Automated cytology instruments are required to perform at a high degree of integrity. Errors caused by such biological specimen analysis systems may have potentially catastrophic effects. Therefore, it is highly desirable for automated biological specimen instruments to monitor themselves at regularly defined intervals. Monitoring may comprise a series of automated tests of each critical subsystem in the instrument.
Generally systems that perform automated scanning have five critical subsystems including illumination, image collection, autofocus, positioning and image processing systems.

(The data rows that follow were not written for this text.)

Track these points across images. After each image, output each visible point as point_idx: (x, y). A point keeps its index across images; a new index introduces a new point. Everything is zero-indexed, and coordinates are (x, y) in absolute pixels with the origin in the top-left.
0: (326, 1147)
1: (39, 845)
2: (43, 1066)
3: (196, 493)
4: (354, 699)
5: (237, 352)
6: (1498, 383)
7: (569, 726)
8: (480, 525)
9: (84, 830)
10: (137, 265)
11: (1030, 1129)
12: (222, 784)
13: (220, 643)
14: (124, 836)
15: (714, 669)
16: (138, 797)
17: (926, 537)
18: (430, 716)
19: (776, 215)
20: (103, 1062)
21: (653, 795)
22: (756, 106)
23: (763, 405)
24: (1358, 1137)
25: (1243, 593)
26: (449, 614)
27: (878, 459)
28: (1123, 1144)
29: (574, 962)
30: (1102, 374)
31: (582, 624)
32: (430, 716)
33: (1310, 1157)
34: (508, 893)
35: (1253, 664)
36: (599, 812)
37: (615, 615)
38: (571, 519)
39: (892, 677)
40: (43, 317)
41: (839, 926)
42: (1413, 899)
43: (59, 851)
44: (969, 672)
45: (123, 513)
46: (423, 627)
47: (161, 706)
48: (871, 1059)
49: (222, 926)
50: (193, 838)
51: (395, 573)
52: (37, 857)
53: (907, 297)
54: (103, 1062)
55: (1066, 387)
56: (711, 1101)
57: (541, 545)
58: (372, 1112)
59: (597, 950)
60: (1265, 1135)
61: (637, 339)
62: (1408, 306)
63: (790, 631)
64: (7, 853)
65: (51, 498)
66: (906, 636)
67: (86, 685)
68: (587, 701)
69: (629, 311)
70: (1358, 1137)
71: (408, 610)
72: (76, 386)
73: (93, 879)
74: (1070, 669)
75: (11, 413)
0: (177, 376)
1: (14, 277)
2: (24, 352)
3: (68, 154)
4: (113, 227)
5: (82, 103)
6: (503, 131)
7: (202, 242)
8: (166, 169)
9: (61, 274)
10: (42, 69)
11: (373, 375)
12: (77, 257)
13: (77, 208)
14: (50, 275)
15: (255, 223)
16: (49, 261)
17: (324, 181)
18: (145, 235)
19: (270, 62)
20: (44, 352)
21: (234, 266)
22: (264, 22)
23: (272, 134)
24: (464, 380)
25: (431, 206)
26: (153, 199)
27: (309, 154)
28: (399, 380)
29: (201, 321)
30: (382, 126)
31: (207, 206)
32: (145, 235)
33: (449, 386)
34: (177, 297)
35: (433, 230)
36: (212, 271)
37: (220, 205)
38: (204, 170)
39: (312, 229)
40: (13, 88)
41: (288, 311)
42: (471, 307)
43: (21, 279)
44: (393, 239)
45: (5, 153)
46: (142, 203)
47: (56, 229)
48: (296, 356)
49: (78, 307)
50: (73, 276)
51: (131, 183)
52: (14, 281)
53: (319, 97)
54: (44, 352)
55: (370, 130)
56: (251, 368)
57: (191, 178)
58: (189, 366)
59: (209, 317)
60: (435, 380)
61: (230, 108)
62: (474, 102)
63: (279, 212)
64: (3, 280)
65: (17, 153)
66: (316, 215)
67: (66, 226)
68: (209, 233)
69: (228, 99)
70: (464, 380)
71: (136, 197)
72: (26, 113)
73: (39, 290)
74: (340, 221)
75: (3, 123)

In order to achieve a high degree of accuracy and repeatability, such automated biological specimen analysis systems tend to be complex, because they may contain thousands of components. Such complexity demands measuring a large number of parameters to accurately characterize the functionality of such a system. Typically, for instruments manufactured for applications like automated semiconductor wafer and photomask inspection, testing is done at the time of manufacture with stand alone oscilloscopes, spectrum analyzers displacement transducers and the like. Once the instruments pass such tests, they are shipped to customer sites. Typically, problems with these instruments are usually corrected only if they have a major impact on the efficacy of the device. Minor fluctuations in the efficacy of such instruments go unnoticed. It is common practice to run a suite of diagnostic tests only in accordance with regularly scheduled preventative maintenance programs. This may be typically scheduled several times a year. Unfortunately, the instruments are usually taken off line to run such tests and, as a result, productivity suffers. Until the scheduled tests are done, the untested instruments may produce faulty results for months before any problems are caught and rectified.
In addition, standard practice does not facilitate rapid advancement of image processing technologies. Many image processing applications are highly statistical. Therefore large amounts of data must be collected before reasonable conclusions can be drawn. This is particularly true in image processing applications concerning biological specimens where measured features characterizing objects in biological specimens such as, for example, area, perimeter, frequency content, and optical density, among others, vary along a continuum. The standard deviation of any particular feature may be quite large. Further, to obtain accurate, repeatable, and reliable diagnosis of a biological specimen, hundreds of features may be measured for each object in an image. This is further compounded by the fact that thousands of specimens must be evaluated to determine the efficacy of a device. Therefore, image and object feature calculations are taken over the time frame of months. The problem in advancement of image processing technology partially lies in the fact that it is very difficult to know exactly how various system parameters, such as illumination uniformity or image collection frequency response, affect the outcome of various feature calculations. Since standard practice only allows for the measurement of system parameters over long time periods, on the order of months, and requires taking systems scheduled for maintenance out of productivity, to use stand alone equipment, it is nearly impossible to determine system performance at any specific time between maintenance periods. Such uncertainty makes relating system parameters to feature calculation results nearly impossible.
The present invention, for the first time, serves to substantially reduce such reliability problems by providing an automated, on line test to quickly identify any unacceptable deviations in system performance. The apparatus and method of the invention allows formulation of more reliable relationships between system parameters and feature calculations.
The present invention provides an automated method to perform such tests. In accordance with the novel aspects of the invention, testing is done using a test slide containing calibrated clear areas and image primitives that stimulate components of the automated biological specimen analysis system to produce a quantifiable effect. The quantifiable effects are compared to system specifications to ensure that the automated biological specimen system is operating within its engineered limits. If the automated biological specimen analysis system fails to meet these limits, appropriate action is taken. Failing a test may result, for example, in invalidation of all slide results produced since the last acceptable system integrity testing sequence.